= Barbara Stilwell =

British nurse, researcher and academic

Barbara Stilwell FRCN is a British nurse, researcher and academic, currently the executive director of the Nursing Now Global campaign and based in the United Kingdom, who has held various high-level positions at the Geneva headquarters of the World Health Organization's Human Resources Department.

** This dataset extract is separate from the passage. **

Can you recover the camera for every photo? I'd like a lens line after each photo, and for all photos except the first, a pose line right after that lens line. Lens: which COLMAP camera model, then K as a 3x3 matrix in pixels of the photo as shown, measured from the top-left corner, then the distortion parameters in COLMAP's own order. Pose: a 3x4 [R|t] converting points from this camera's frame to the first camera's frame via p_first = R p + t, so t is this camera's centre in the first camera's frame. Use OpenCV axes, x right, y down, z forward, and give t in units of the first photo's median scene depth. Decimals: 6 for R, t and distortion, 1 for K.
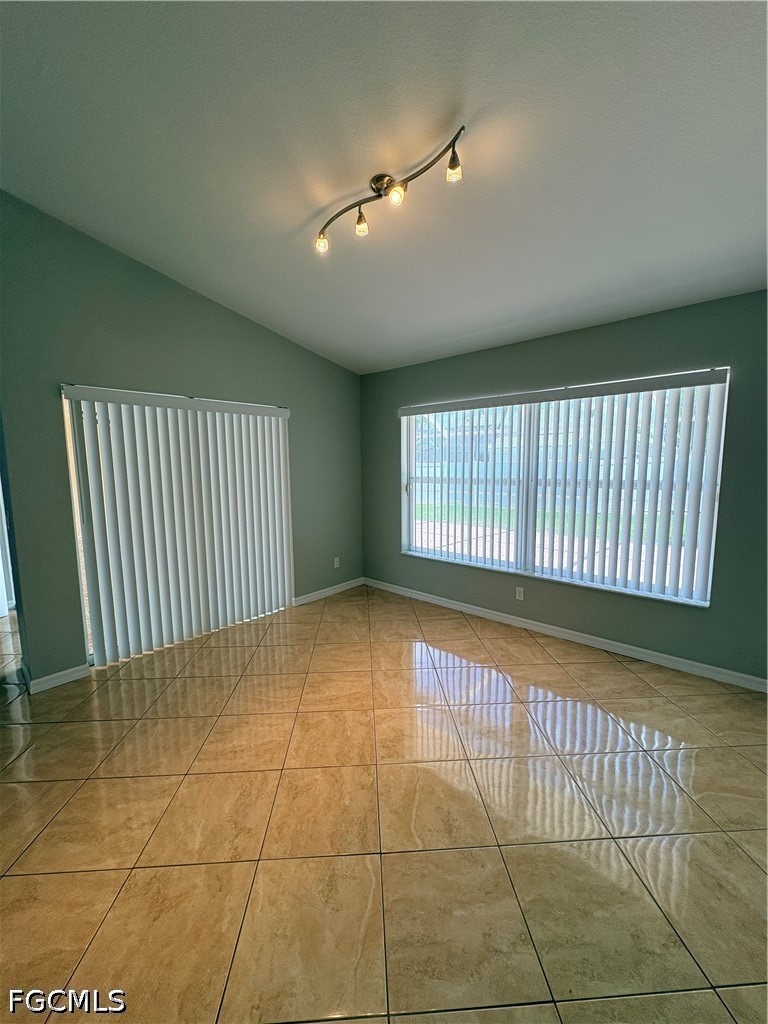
lens RADIAL K [[402.7, 0, 384.0], [0, 402.7, 512.0], [0, 0, 1]] dist [-0.018929, 0.000008]
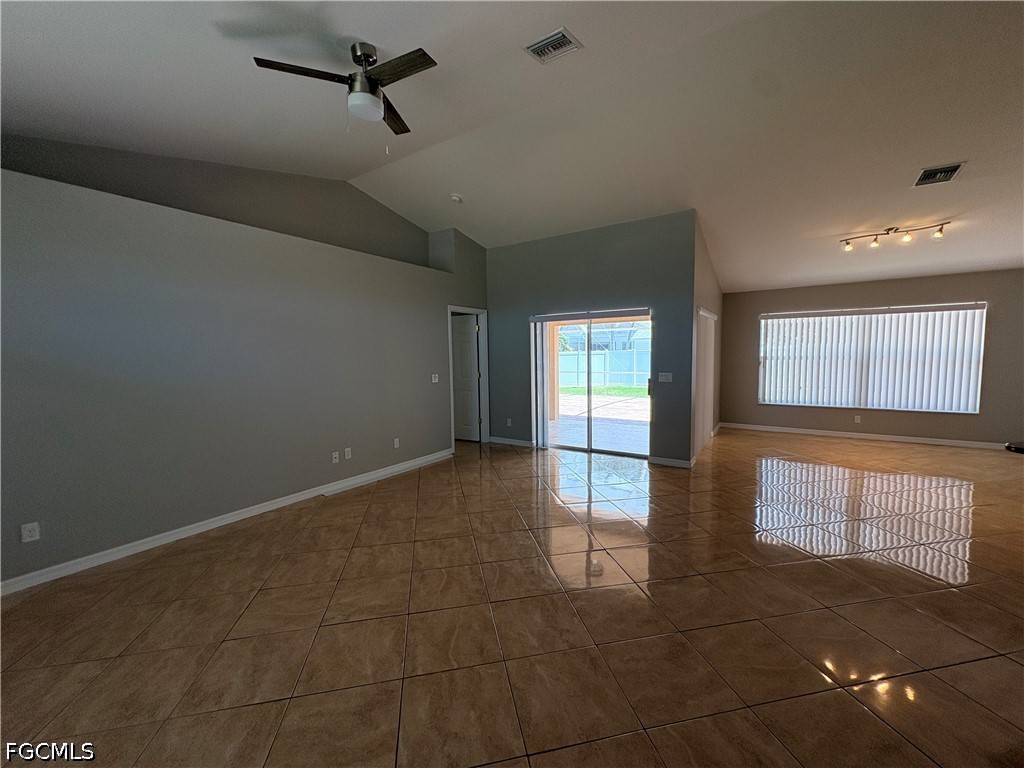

A native of Liverpool, Dr Stilwell has worked with the Liverpool Associates for Tropical Health since September 2006. Before that, from 1998 to 2006, she worked with the WHO in health systems development, co-authoring the WHO's 2006 Health Report, which was to collect and analyse data regarding the impact of migrants on health systems in developing countries. She was one of the first nurse practitioners in the UK, educated there and in the United States. She practised in underserved areas of Africa, Australasia and the Caribbean. From 1982 to 1990 she had several appointments as a research fellow in nursing studies.

In 1991 she became a principal lecturer at the Institute of Advanced Nursing Education at the Royal College of Nursing. She was made a Fellow of the Royal College of Nursing in 1994.

From 1995 to 1997, as the RCN's Programme Director, she advised at government level on health care issues. After a short time at the Expanded Programme for Immunisation at the WHO, she joined the Human Resources for Health Department in 1998.

From 2010 to 2018 she was based in the United States at Chapel Hill, North Carolina's LATH/Capacity Project. She was named as Director of Technical Leadership for Intrahealth. In July 2018 she was appointed executive director of Nursing Now.